This exercise calls for every line of the data below with the string "attempted" in it.

+++

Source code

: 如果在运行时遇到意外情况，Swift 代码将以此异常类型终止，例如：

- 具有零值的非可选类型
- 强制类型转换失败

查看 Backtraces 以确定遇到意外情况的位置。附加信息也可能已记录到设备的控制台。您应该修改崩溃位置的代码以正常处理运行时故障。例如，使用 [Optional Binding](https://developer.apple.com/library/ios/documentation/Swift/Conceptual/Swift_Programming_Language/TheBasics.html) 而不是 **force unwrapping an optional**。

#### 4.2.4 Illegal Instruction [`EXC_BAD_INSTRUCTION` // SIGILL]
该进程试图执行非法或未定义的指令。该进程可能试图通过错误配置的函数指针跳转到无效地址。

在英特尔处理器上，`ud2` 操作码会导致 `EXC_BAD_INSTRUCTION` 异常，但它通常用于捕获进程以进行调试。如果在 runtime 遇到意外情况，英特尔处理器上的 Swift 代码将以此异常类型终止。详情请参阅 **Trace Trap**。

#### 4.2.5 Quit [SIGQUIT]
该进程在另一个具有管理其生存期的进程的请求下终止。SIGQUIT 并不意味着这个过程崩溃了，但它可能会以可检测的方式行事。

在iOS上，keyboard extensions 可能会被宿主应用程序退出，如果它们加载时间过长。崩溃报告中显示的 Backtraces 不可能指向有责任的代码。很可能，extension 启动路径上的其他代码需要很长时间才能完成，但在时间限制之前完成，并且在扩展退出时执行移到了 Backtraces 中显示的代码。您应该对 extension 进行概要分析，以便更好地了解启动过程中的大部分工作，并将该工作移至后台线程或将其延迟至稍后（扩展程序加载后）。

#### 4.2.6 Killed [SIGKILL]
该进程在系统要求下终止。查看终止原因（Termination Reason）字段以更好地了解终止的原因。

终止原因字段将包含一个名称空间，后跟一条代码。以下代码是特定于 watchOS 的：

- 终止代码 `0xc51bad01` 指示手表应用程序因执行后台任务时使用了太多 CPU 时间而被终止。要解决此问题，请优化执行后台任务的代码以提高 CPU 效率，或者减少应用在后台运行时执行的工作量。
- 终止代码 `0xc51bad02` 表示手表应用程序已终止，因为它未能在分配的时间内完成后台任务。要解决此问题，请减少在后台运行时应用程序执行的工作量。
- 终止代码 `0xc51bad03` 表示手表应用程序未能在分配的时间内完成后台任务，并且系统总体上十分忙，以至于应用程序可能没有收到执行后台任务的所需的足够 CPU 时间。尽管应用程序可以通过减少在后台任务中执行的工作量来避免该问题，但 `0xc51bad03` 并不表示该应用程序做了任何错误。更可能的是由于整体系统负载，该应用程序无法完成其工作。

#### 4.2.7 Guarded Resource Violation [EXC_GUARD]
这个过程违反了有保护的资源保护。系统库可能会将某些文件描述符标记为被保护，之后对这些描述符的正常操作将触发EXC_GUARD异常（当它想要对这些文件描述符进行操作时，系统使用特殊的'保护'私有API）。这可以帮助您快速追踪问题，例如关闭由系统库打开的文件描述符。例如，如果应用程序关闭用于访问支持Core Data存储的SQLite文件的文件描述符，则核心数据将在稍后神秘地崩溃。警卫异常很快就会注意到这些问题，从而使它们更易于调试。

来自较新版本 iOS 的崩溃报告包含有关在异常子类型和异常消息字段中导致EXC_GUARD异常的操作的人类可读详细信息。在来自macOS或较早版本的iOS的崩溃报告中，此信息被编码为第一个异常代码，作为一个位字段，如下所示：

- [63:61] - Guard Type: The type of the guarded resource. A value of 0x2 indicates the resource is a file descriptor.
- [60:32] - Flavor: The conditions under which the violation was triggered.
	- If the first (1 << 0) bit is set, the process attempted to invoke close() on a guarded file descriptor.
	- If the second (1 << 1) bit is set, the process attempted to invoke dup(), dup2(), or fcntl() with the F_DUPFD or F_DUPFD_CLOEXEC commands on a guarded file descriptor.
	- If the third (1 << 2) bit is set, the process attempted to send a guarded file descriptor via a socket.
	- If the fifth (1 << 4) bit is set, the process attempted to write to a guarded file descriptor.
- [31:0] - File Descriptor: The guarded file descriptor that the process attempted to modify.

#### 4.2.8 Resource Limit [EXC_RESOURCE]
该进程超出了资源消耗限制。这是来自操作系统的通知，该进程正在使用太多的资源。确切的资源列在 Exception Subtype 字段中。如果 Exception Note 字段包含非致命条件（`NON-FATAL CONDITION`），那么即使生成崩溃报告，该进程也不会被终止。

+++

# Answer space:
	- If the first (1 << 0) bit is set, the process attempted to invoke close() on a guarded file descriptor.
	- If the second (1 << 1) bit is set, the process attempted to invoke dup(), dup2(), or fcntl() with the F_DUPFD or F_DUPFD_CLOEXEC commands on a guarded file descriptor.
	- If the third (1 << 2) bit is set, the process attempted to send a guarded file descriptor via a socket.
	- If the fifth (1 << 4) bit is set, the process attempted to write to a guarded file descriptor.
- [31:0] - File Descriptor: The guarded file descriptor that the process attempted to modify.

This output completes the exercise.